Sir Henry Dickens, 79, only living son of Novelist Charles Dickens, flayed in London one Carl E. Bechofer-Roberts who had written a novel, Ephesian, defaming his father. Said he: "The book is so utterly unworthy of the slightest consideration . . . that I must decline to serve the author's purpose by adding to its publicity. ... If any one had dared to publish a book like this 58 years ago when my father died, hundreds of people would have arisen to give it the lie."
Theodore Roosevelt 3rd, 13, sent $10 and the following letter to Polar Pilgrim Richard Evelyn Byrd:
"Dear Commander Byrd: A little while ago I asked mother if ten dollars would be enough to come in handy if sent to you, and she said 'yes.' Therefore I decided to send you ten dollars which I earned this Summer by painting the piazza roof, washing the muresco off the walls and ceiling of the bathroom, weeding the garden and various other similar jobs. I thought you might be able to buy some extra things.
''Much love and more luck,
"TEDDY ROOSEVELT 3d."
Osborne Wood, son of the late Maj. Gen. Leonard Wood, once made and lost a tidy fortune in Wall Street, has recently been working in an iron mine near Pecos, N. Mex. Last week he quit when a fellow workman was killed. Said he: "I have found all iron ore mines I have visited in New Mexico unsafe. There is a law regulating coal mine safety, but none relating to iron ore mines. I am going to do everything possible to get proper legislative measures in New Mexico to compel mine owners to safeguard employes."
William H. Vanderbilt is rather more than likely to be nominated and elected state senator in Rhode Island. The Republican incumbent withdrew and agreed to support Mr. Vanderbilt of Newport.
John Davison Rockefeller III, 22, was elected to the board of directors of a Negro bank (see p. 32).
John Coolidge, 22, finished the first week of his business career as file-and-claim-clerk in the New Haven offices (ugly yellow brick building) of the New York, New Haven & Hartford Railroad; salary, $30 a week; hours, 8:30 a. m. to 5:30 p. m. Said he: "I like it."

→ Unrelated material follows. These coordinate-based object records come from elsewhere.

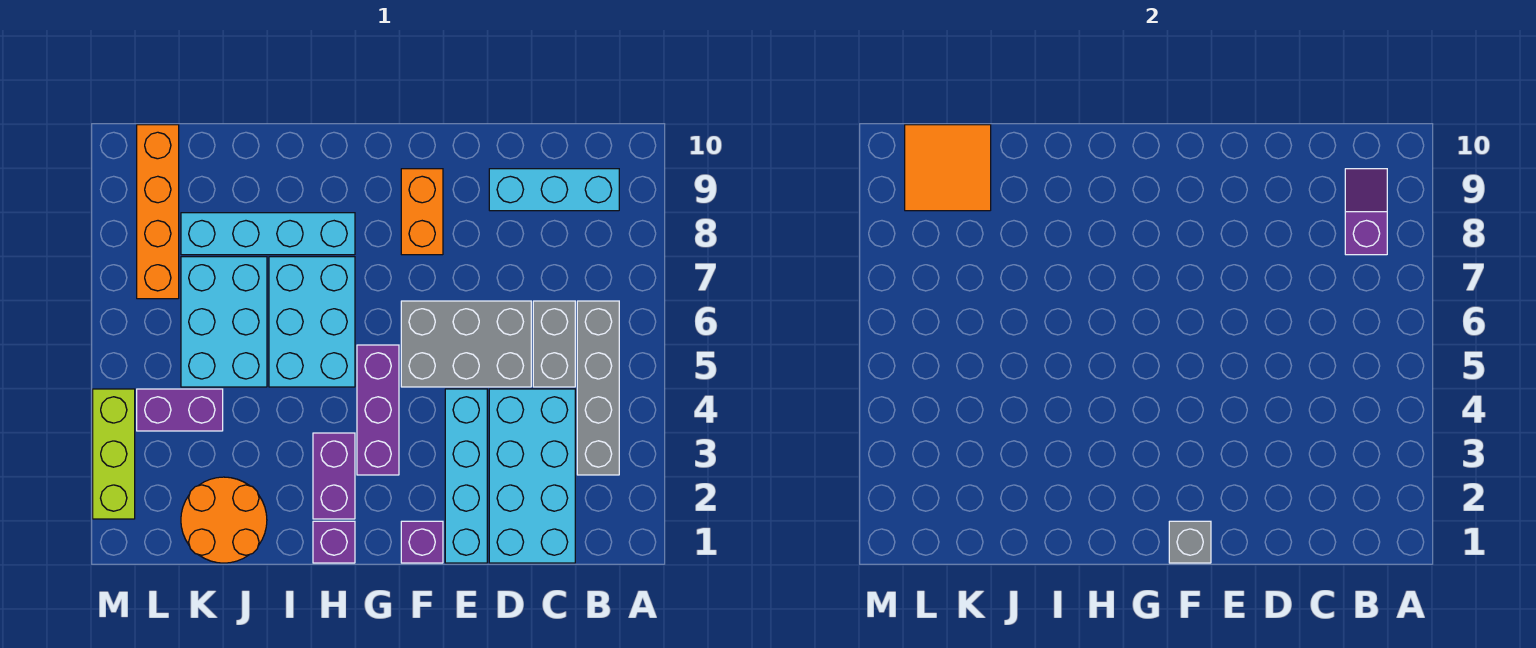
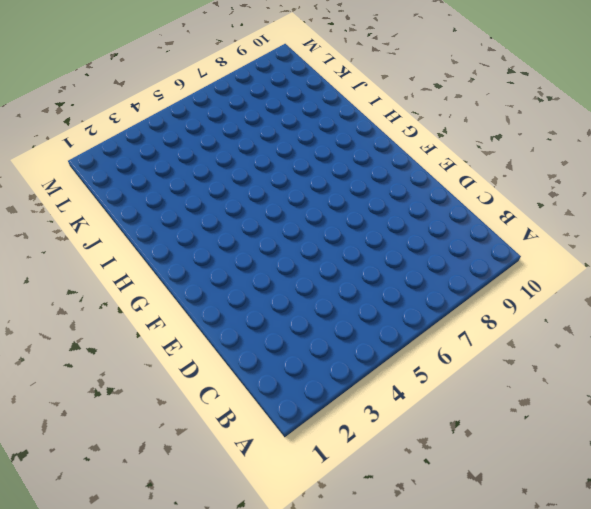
none -> grey brick B3:B6 level 1
none -> cyan brick B9:D9 level 1
none -> cyan brick C1:D4 level 1

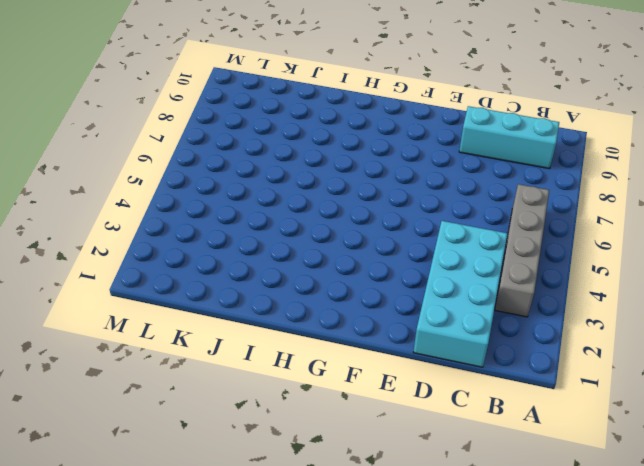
none -> grey brick C5:C6 level 1
none -> grey brick D5:F6 level 1
none -> cyan brick E1:E4 level 1

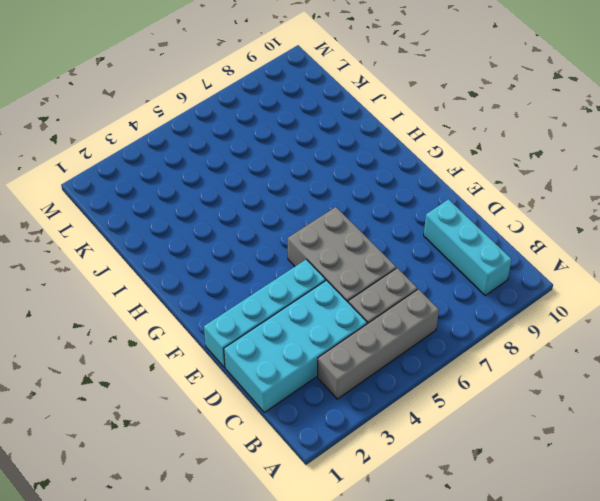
none -> purple brick F1 level 1
none -> orange brick F8:F9 level 1
none -> purple brick G3:G5 level 1

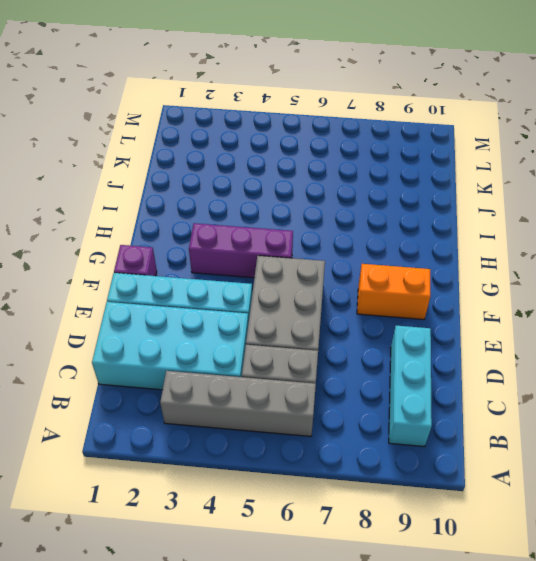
none -> purple brick H1 level 1
none -> purple brick H2:H3 level 1
none -> cyan brick H5:I7 level 1

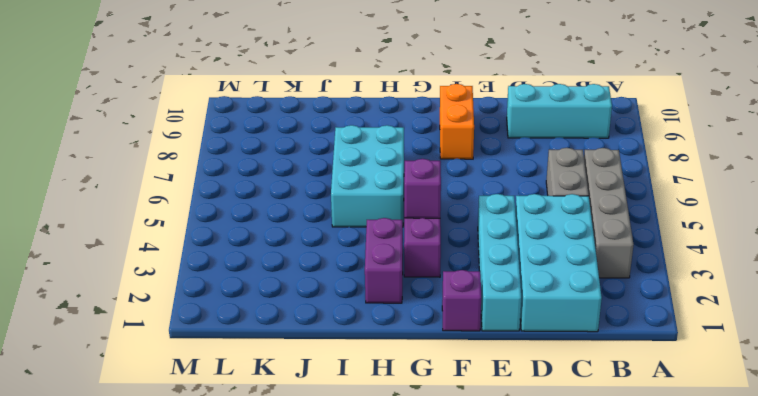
purple brick G4 level 2 -> purple brick H1 level 1
none -> grey brick D5:F6 level 1
none -> cyan brick H8:K8 level 1
none -> orange round brick J1:K2 level 1

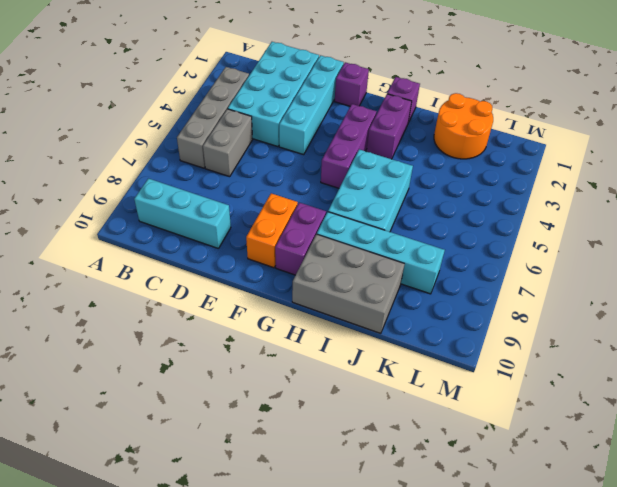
purple brick G8:G9 level 1 -> purple brick K4:L4 level 1
grey brick H9:J10 level 1 -> grey brick D5:F6 level 1
none -> cyan brick J5:K7 level 1
none -> orange brick L7:L10 level 1
none -> lime brick M2:M4 level 1

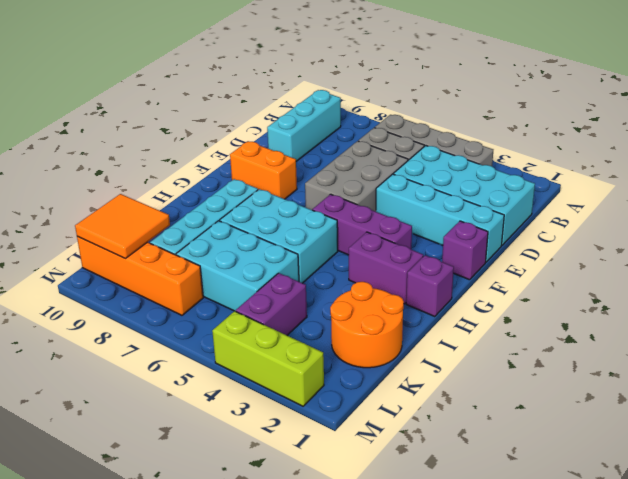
none -> purple slope B8:B9 level 2 top 8
none -> grey brick F1 level 2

Samuel Carnes Collier, 16 , son of Capitalist Barren Collier, completed last week his third season as designer-proprietor-manager of the Overlook Theatre, at Pocantico Hills, N. Y.* Built on his father's estate, the theatre is architecturally arresting, mechanically capable of showing both vaudeville and cinema to an audience of 66. The vaudeville includes magic ("Professor Alonzo, Swindler") and skits ("The Man Who Was Legally Right''). The performers are young friends of Son Collier; they give fictitious names in the programs. Said Son Collier: "I don't act unless I have to. I have enough to do." After locking the door of his theatre, he returned to his schooling at St. Paul's, Concord, N. H.

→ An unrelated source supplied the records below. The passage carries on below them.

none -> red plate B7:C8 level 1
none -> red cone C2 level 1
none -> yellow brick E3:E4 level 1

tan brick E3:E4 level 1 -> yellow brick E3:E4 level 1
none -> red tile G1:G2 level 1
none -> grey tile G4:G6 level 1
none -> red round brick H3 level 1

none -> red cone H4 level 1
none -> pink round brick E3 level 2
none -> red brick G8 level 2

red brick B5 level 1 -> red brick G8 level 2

Prince Nobuhito Takamatsu, 23, son of the late Emperor of Japan, Yoshihito, and brother of the present Emperor, Hirohito, arrived at Honolulu with dirty hands, dirty face, dirty clothes. He explained to the reception committee that he had been directing the coaling of the cruiser Yaktimo; asked that no photographs be taken. Then said he: "Honolulu may be called a place where the hands of peace, stretched by Japan and the U. S., grasp each other."
Drs. William James and Charles Horace Mayo, surgeons, dedicated their newest "mouse trap," a 19 story clinic building at Rochester, Minn., with a great ringing of a twenty-bell carillon hung in the tower. Their father, Dr. William Worrell Mayo, had settled in Rochester 65 years ago. When his sons hesitated in opening practice at the isolated small town, he persuaded them with Emerson's: "If you build a better mousetrap than your neighbor. . . ."
* Where John Davison Rockefeller, 89, has his favorite home.